Rahman Rahim olan Allah’ın adıyla

1- Hayır;(1) bu şehre yemin ederim,(2)
2- Ki sen, bu şehirde oturmakta iken,(3)

AÇIKLAMA

1. Bundan önce Kıyamet suresi an: 1'de bunu izah etmiştik. Söze "değil" ile başlayarak daha sonra yemin edilmesinin anlamı: Güya önce bir konu tartışılmaktaydı. O reddedilerek şöyle buyurulmaktadır; "değil, sizin dediğiniz gibi değildir. Fakat filan filan üzerine yemin ederim ki asıl şey şudur." Burada şöyle sorulabilir: Reddedilen şey neydi? Bu soruya sonraki muhteva delalet etmektedir. Mekke'deki kafirler şöyle diyorlardı: Bizim hayatımızda hiçbir sapıklık yoktur. Dünyadaki hayat sadece yeyip, içmek ve eğlenmek, sonra da ölmektir. Hz. Muhammed (s.a) bizim bu hayat şeklimize boşuboşuna yanlış ve sapık demekte ve bizi korkutmaktadır. Bir de yaptıklarımızın hesabının sorulacağını, ceza ya da mükafaat verileceğini boşuna söylemektedir.
2. Yani Mekke şehri. Burada şehre niçin yemin edildiğini açıklamaya ihtiyaç yoktur.
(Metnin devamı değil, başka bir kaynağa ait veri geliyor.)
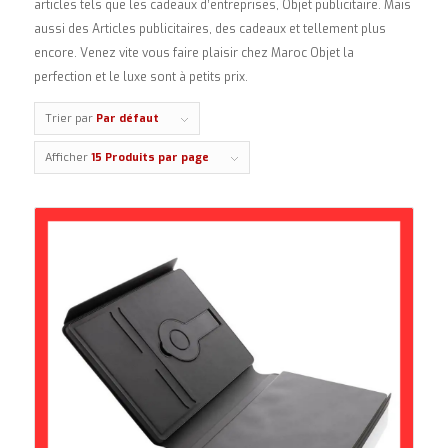
articles tels que les cadeaux d’entreprises, Objet publicitaire. Mais
aussi des Articles publicitaires, des cadeaux et tellement plus
encore. Venez vite vous faire plaisir chez Maroc Objet la
perfection et le luxe sont à petits prix.
Trier par
Par défaut
Afficher
15 Produits par page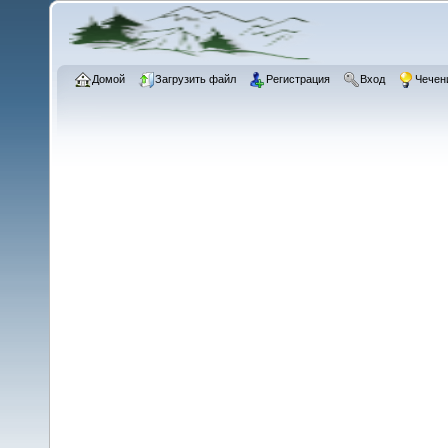
Домой
Загрузить файл
Регистрация
Вход
Чечен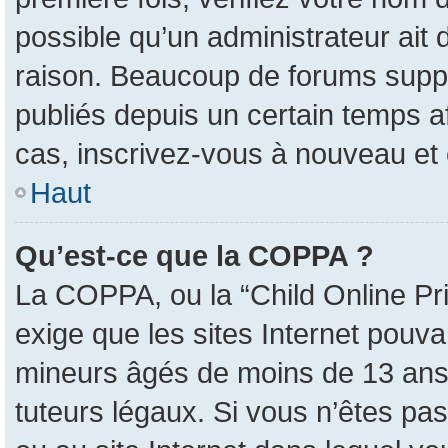
possible qu’un administrateur ait
raison. Beaucoup de forums suppri
publiés depuis un certain temps afi
cas, inscrivez-vous à nouveau et 
Haut
Qu’est-ce que la COPPA ?
La COPPA, ou la “Child Online Pri
exige que les sites Internet pouva
mineurs âgés de moins de 13 ans 
tuteurs légaux. Si vous n’êtes pas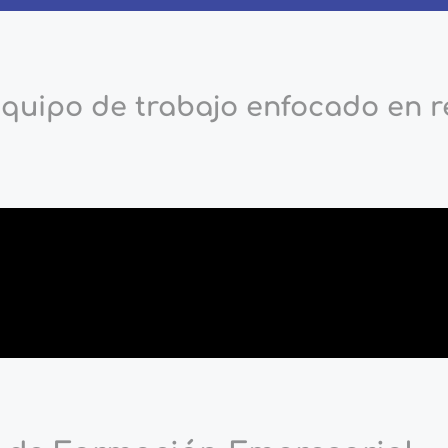
equipo de trabajo enfocado en r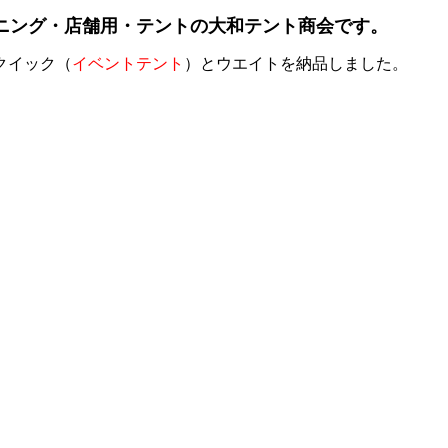
ニング・店舗用・テントの大和テント商会です。
クイック（
イベントテント
）とウエイトを納品しました。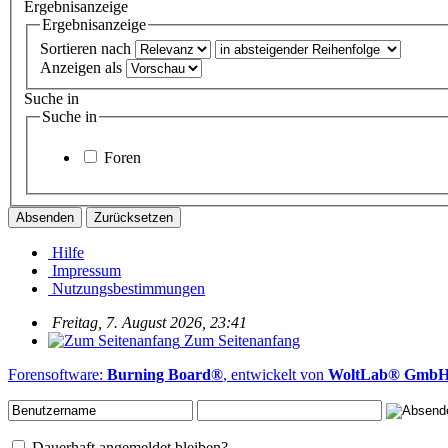
Ergebnisanzeige
Ergebnisanzeige
Sortieren nach
Anzeigen als
Suche in
Suche in
Foren
Hilfe
Impressum
Nutzungsbestimmungen
Freitag, 7. August 2026, 23:41
Zum Seitenanfang
Forensoftware:
Burning Board®
, entwickelt von
WoltLab® Gmb
Dauerhaft angemeldet bleiben?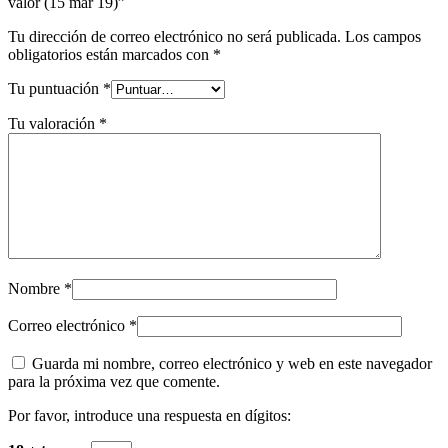
valor (15 mar 19)”
Tu dirección de correo electrónico no será publicada.
Los campos
obligatorios están marcados con
*
Tu puntuación
*
Tu valoración
*
Nombre
*
Correo electrónico
*
Guarda mi nombre, correo electrónico y web en este navegador
para la próxima vez que comente.
Por favor, introduce una respuesta en dígitos: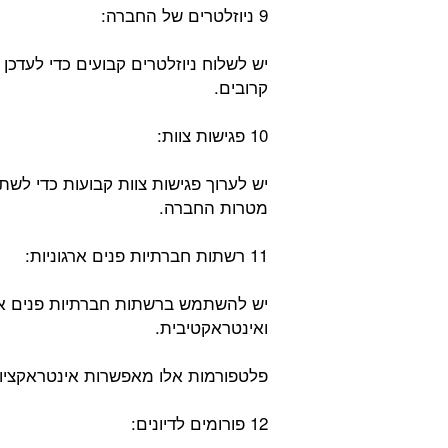
9 ניוזלטרים של החברה:
יש לשלוח ניוזלטרים קבועים כדי לעדכן 
קרובים.
10 פגישות צוות:
יש לערוך פגישות צוות קבועות כדי לש
מטרות החברה.
11 רשתות חברתיות פנים ארגוניות:
יש להשתמש ברשתות חברתיות פנים ארג
ואינטראקטיבית.
פלטפורמות אלו מאפשרות אינטראקציות 
12 פורומים לדיונים: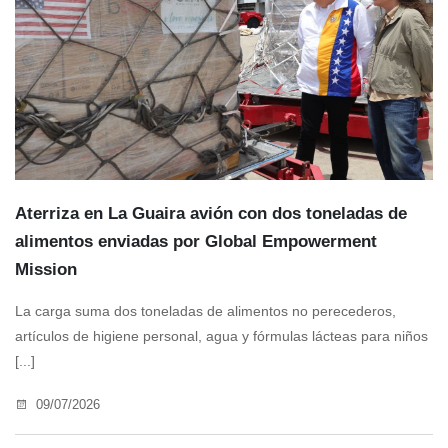
Aterriza en La Guaira avión con dos toneladas de
alimentos enviadas por Global Empowerment
Mission
La carga suma dos toneladas de alimentos no perecederos,
artículos de higiene personal, agua y fórmulas lácteas para niños
[...]
09/07/2026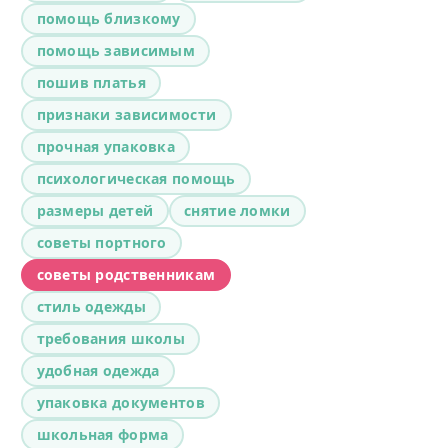
помощь близкому
помощь зависимым
пошив платья
признаки зависимости
прочная упаковка
психологическая помощь
размеры детей
снятие ломки
советы портного
советы родственникам
стиль одежды
требования школы
удобная одежда
упаковка документов
школьная форма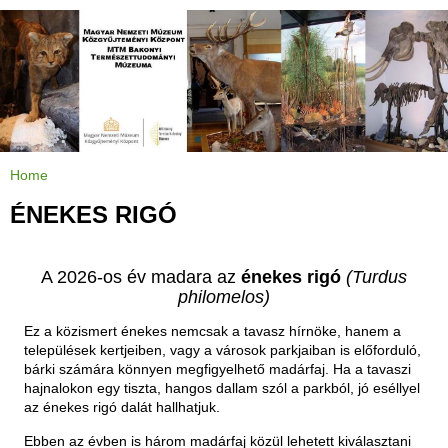
Jump to navigation
Home
Y
o
u
ÉNEKES RIGÓ
a
r
e
h
e
A 2026-os év madara az
énekes rigó
(Turdus
r
e
philomelos)
Ez a közismert énekes nemcsak a tavasz hírnöke, hanem a
települések kertjeiben, vagy a városok parkjaiban is előforduló,
bárki számára könnyen megfigyelhető madárfaj. Ha a tavaszi
hajnalokon egy tiszta, hangos dallam szól a parkból, jó eséllyel
az énekes rigó dalát hallhatjuk.
Ebben az évben is három madárfaj közül lehetett kiválasztani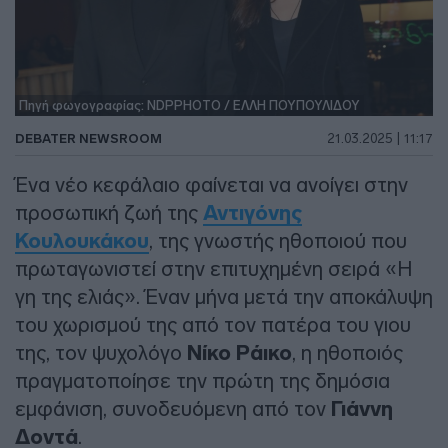
Πηγή φωγογραφίας: NDPPHOTO / ΕΛΛΗ ΠΟΥΠΟΥΛΙΔΟΥ
DEBATER NEWSROOM
21.03.2025 | 11:17
Ένα νέο κεφάλαιο φαίνεται να ανοίγει στην
προσωπική ζωή της
Αντιγόνης
Κουλουκάκου
, της γνωστής ηθοποιού που
πρωταγωνιστεί στην επιτυχημένη σειρά «Η
γη της ελιάς». Έναν μήνα μετά την αποκάλυψη
του χωρισμού της από τον πατέρα του γιου
της, τον ψυχολόγο
Νίκο Ράικο
, η ηθοποιός
πραγματοποίησε την πρώτη της δημόσια
εμφάνιση, συνοδευόμενη από τον
Γιάννη
Δοντά
.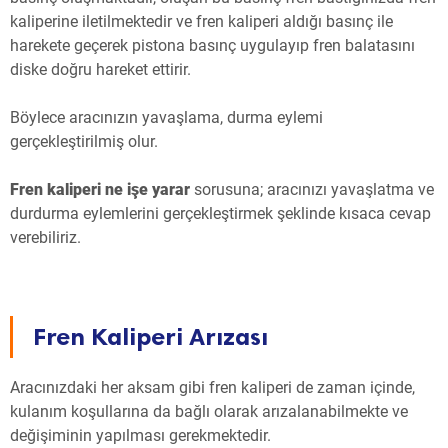
kaliperine iletilmektedir ve fren kaliperi aldığı basınç ile
harekete geçerek pistona basınç uygulayıp fren balatasını
diske doğru hareket ettirir.
Böylece aracınızın yavaşlama, durma eylemi
gerçekleştirilmiş olur.
Fren kaliperi ne işe yarar
sorusuna; aracınızı yavaşlatma ve
durdurma eylemlerini gerçekleştirmek şeklinde kısaca cevap
verebiliriz.
Fren Kaliperi Arızası
Aracınızdaki her aksam gibi fren kaliperi de zaman içinde,
kulanım koşullarına da bağlı olarak arızalanabilmekte ve
değişiminin yapılması gerekmektedir.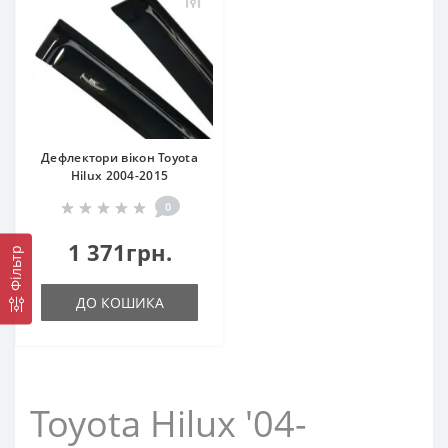
Дефлектори вікон Toyota
Hilux 2004-2015
0
1 371грн.
Фільтр
ДО КОШИКА
Toyota Hilux '04-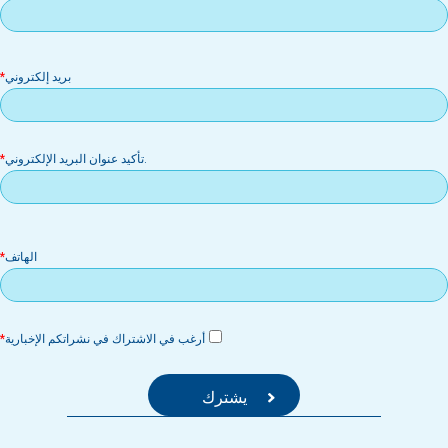
بر
بريد إلكتروني
إل
.تأكيد عنوان البريد الإلكتروني
الهاتف
أرغب في الاشتراك في نشراتكم الإخبارية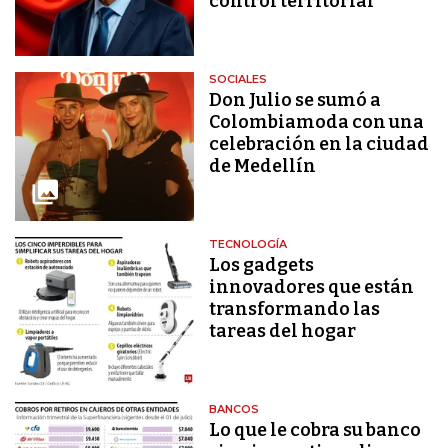
control territorial
SOCIALES
Don Julio se sumó a
Colombiamoda con una
celebración en la ciudad
de Medellín
TECNOLOGÍA
Los gadgets
innovadores que están
transformando las
tareas del hogar
BANCOS
Lo que le cobra su banco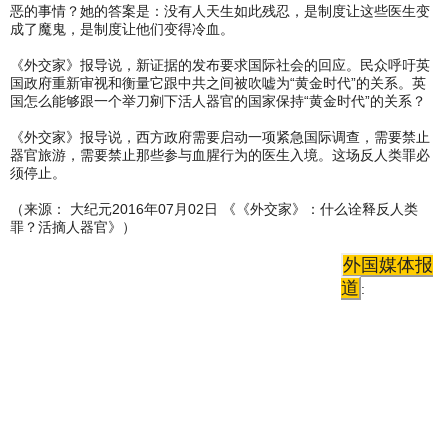
恶的事情？她的答案是：没有人天生如此残忍，是制度让这些医生变
成了魔鬼，是制度让他们变得冷血。
《外交家》报导说，新证据的发布要求国际社会的回应。民众呼吁英
国政府重新审视和衡量它跟中共之间被吹嘘为“黄金时代”的关系。英
国怎么能够跟一个举刀剜下活人器官的国家保持“黄金时代”的关系？
《外交家》报导说，西方政府需要启动一项紧急国际调查，需要禁止
器官旅游，需要禁止那些参与血腥行为的医生入境。这场反人类罪必
须停止。
（来源： 大纪元2016年07月02日 《《外交家》：什么诠释反人类
罪？活摘人器官》）
外国媒体报
道
: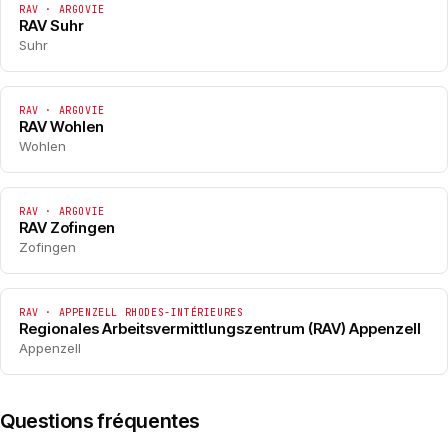
RAV · ARGOVIE
RAV Suhr
Suhr
RAV · ARGOVIE
RAV Wohlen
Wohlen
RAV · ARGOVIE
RAV Zofingen
Zofingen
RAV · APPENZELL RHODES-INTÉRIEURES
Regionales Arbeitsvermittlungszentrum (RAV) Appenzell
Appenzell
Questions fréquentes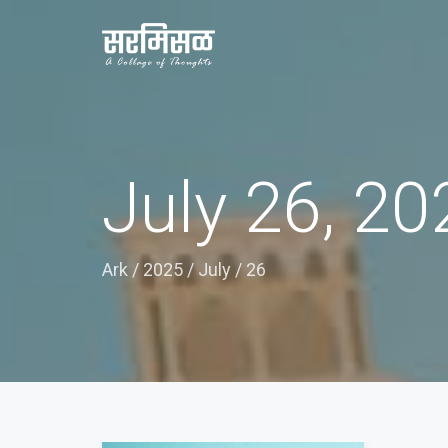
July 26, 20
Ark
/
2025
/
July
/
26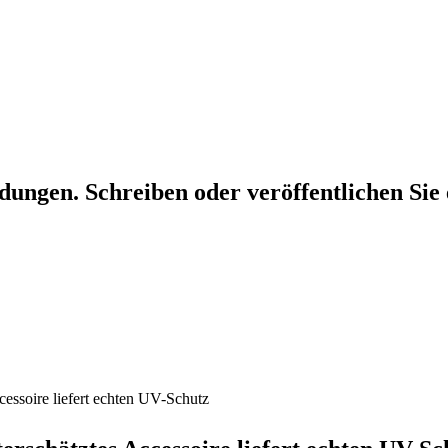
dungen. Schreiben oder veröffentlichen Sie 
essoire liefert echten UV-Schutz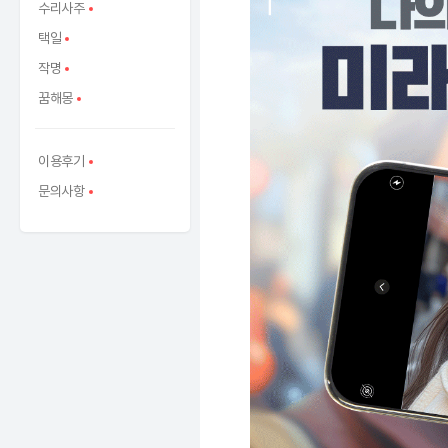
수리사주
택일
작명
꿈해몽
이용후기
문의사항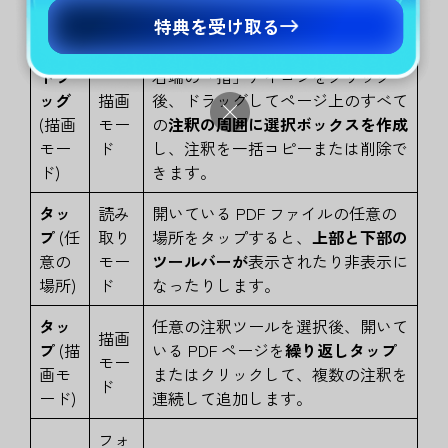
モー
特典を受け取る
ド)
ドラ
右端の「指」アイコンをクリック
ッグ
描画
後、ドラッグしてページ上のすべて
(描画
モー
の
注釈の周囲に選択ボックスを作成
モー
ド
し、注釈を一括コピーまたは削除で
ド)
きます。
タッ
読み
開いている PDF ファイルの任意の
プ
(任
取り
場所をタップすると、
上部と下部の
意の
モー
ツールバーが
表示されたり非表示に
場所)
ド
なったりします。
タッ
任意の注釈ツールを選択後、開いて
描画
プ
(描
いる PDF ページを
繰り返しタップ
モー
画モ
またはクリックして、複数の注釈を
ド
ード)
連続して追加します。
フォ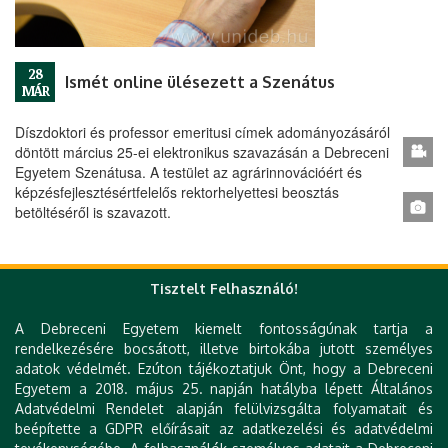
28
Ismét online ülésezett a Szenátus
MÁR
Díszdoktori és professor emeritusi címek adományozásáról
döntött március 25-ei elektronikus szavazásán a Debreceni
Egyetem Szenátusa. A testület az agrárinnovációért és
képzésfejlesztésértfelelős rektorhelyettesi beosztás
betöltéséről is szavazott.
« első
‹ előző
…
177
178
179
180
Tisztelt Felhasználó!
Oldalak
181
182
183
184
185
következő ›
A Debreceni Egyetem kiemelt fontosságúnak tartja a
rendelkezésére bocsátott, illetve birtokába jutott személyes
utolsó »
adatok védelmét. Ezúton tájékoztatjuk Önt, hogy a Debreceni
Egyetem a 2018. május 25. napján hatályba lépett Általános
Adatvédelmi Rendelet alapján felülvizsgálta folyamatait és
beépítette a GDPR előírásait az adatkezelési és adatvédelmi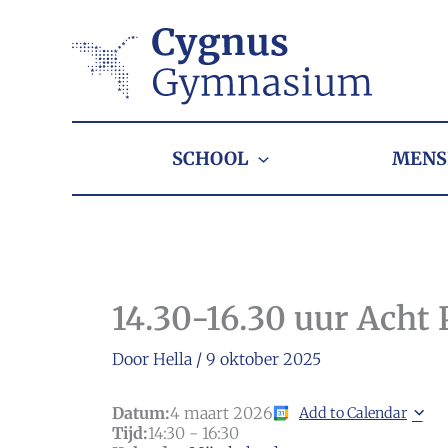
Ga
naar
de
inhoud
SCHOOL
MENS
14.30-16.30 uur Acht 
Door
Hella
/
9 oktober 2025
Datum:
4 maart 2026
Add to Calendar
Tijd:
14:30
-
16:30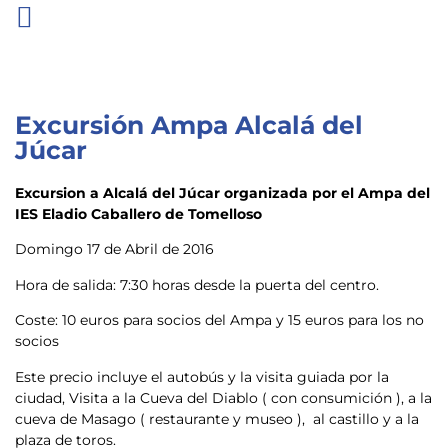
Excursión Ampa Alcalá del
Júcar
Excursion a Alcalá del Júcar organizada por el Ampa del
IES Eladio Caballero de Tomelloso
Domingo 17 de Abril de 2016
Hora de salida: 7:30 horas desde la puerta del centro.
Coste: 10 euros para socios del Ampa y 15 euros para los no
socios
Este precio incluye el autobús y la visita guiada por la
ciudad, Visita a la Cueva del Diablo ( con consumición ), a la
cueva de Masago ( restaurante y museo ), al castillo y a la
plaza de toros.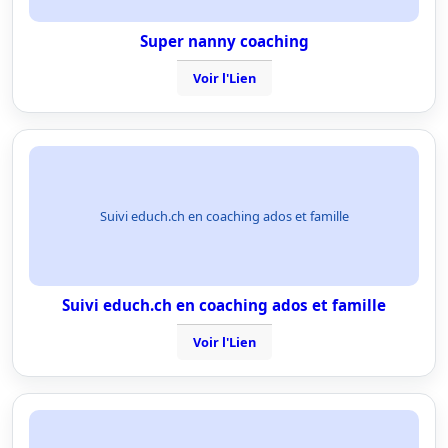
Super nanny coaching
Voir l'Lien
Suivi educh.ch en coaching ados et famille
Suivi educh.ch en coaching ados et famille
Voir l'Lien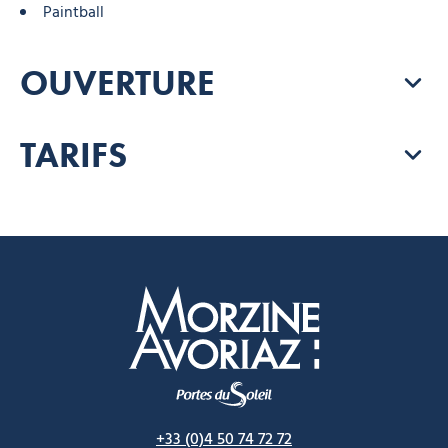
Paintball
OUVERTURE
TARIFS
Morzine Avoriaz
+33 (0)4 50 74 72 72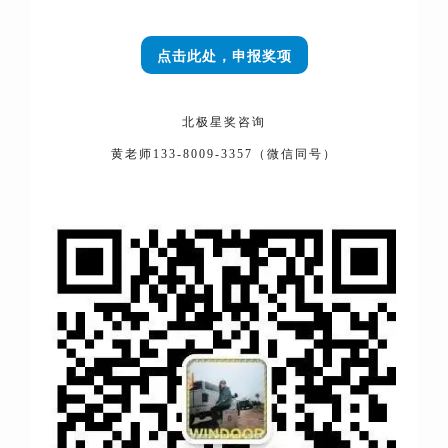
点击此处，申报奖项
北极星奖咨询
黄老师133-8009-3357（微信同号）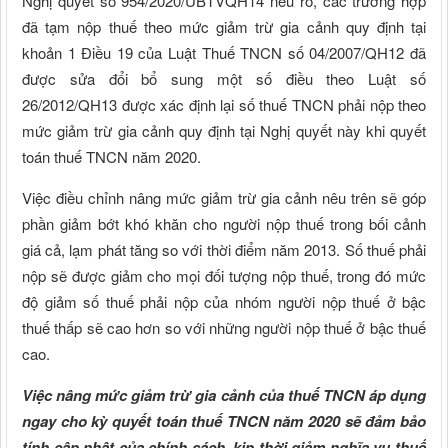
Nghị quyết số 954/2020/UBTVQH14 nêu rõ, các trường hợp
đã tạm nộp thuế theo mức giảm trừ gia cảnh quy định tại
khoản 1 Điều 19 của Luật Thuế TNCN số 04/2007/QH12 đã
được sửa đổi bổ sung một số điều theo Luật số
26/2012/QH13 được xác định lại số thuế TNCN phải nộp theo
mức giảm trừ gia cảnh quy định tại Nghị quyết này khi quyết
toán thuế TNCN năm 2020.
Việc điều chỉnh nâng mức giảm trừ gia cảnh nêu trên sẽ góp
phần giảm bớt khó khăn cho người nộp thuế trong bối cảnh
giá cả, lạm phát tăng so với thời điểm năm 2013. Số thuế phải
nộp sẽ được giảm cho mọi đối tượng nộp thuế, trong đó mức
độ giảm số thuế phải nộp của nhóm người nộp thuế ở bậc
thuế thấp sẽ cao hơn so với những người nộp thuế ở bậc thuế
cao.
Việc nâng mức giảm trừ gia cảnh của thuế TNCN áp dụng
ngay cho kỳ quyết toán thuế TNCN năm 2020 sẽ đảm bảo
tính cập nhật của chính sách, kịp thời giảm nghĩa vụ thuế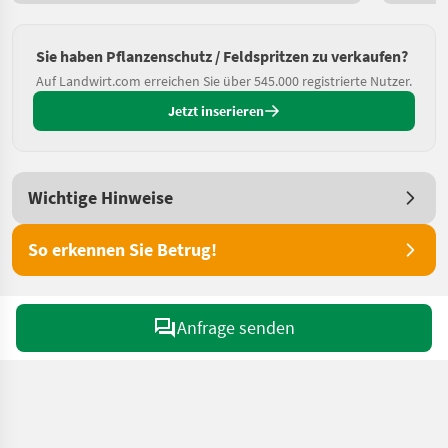
Sie haben Pflanzenschutz / Feldspritzen zu verkaufen?
Auf Landwirt.com erreichen Sie über 545.000 registrierte Nutzer.
Jetzt inserieren
Wichtige Hinweise
So erkennen Sie Betrug!
Anfrage senden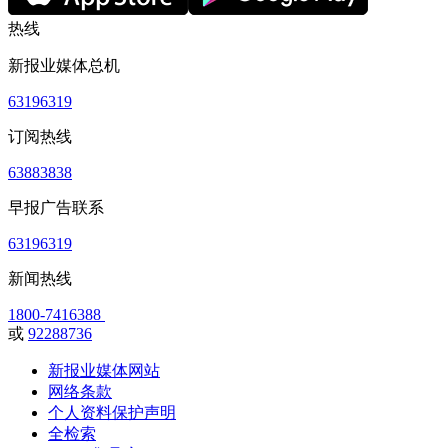
热线
新报业媒体总机
63196319
订阅热线
63883838
早报广告联系
63196319
新闻热线
1800-7416388
或
92288736
新报业媒体网站
网络条款
个人资料保护声明
全检索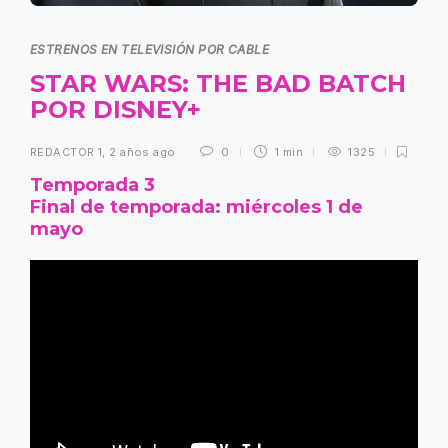
ESTRENOS EN TELEVISIÓN POR CABLE
STAR WARS: THE BAD BATCH
POR DISNEY+
REDACTOR 1
,
2 años ago
0
1 min
1325
Temporada 3
Final de temporada: miércoles 1 de
mayo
Mekkeliler bu şehrin tarihçesini iyi biliyorlardı. Daha önce çöl olan, dağlar arasında susuz, bitkisiz bir vadiydi. Hz. İbrahim, hanımı ile kundaktaki çocuğunu hiçbir güvence olmadan burada bırakmıştı. O zamanlarda inşa edilen "beyt"e insanlar hacc için çağrıldıklarında, çevresinde bunu duyacak hiç kimse yoktu. Ancak daha sonra bu şehir bütün Arabistan'ın merkezi olmuş ve haram kılınmıştı. Asırlardır anarşi içinde yaşayan Arabistan'da bundan başka emin bir yer yoktu.
3. Müfessirler buradaki kelimenin üç anlama geldiğini açıklamışlardır. Birincisi, sen bu beldede mukimsin. Senin burada bulunman dolayısıyla şehrin azameti artmıştır. İkincisi, bu şehir haramdır ama bir zaman gelecek, belli bir süre için burada harb olacaktır. Üçüncüsü, bu şehirde vahşi hayvanları öldürmek, ağaçları kesmek Arablar indinde haramdı. Burada her şey emin sayılırdı. Hal böyleyken senin emniyetin yoktur. Sana eziyet vermek ve hatta seni öldürmeyi planlamak helâl sayılmaktadır. Kelimenin anlamı açısından bu üç tefsir de imkan dahilinde olmasına rağmen, ilerideki konuyu düşünürsek anlaşılıyor ki ilk iki mananın konuyla ilgisi yoktur. Ancak üçüncü anlam burada uygun düşmektedir.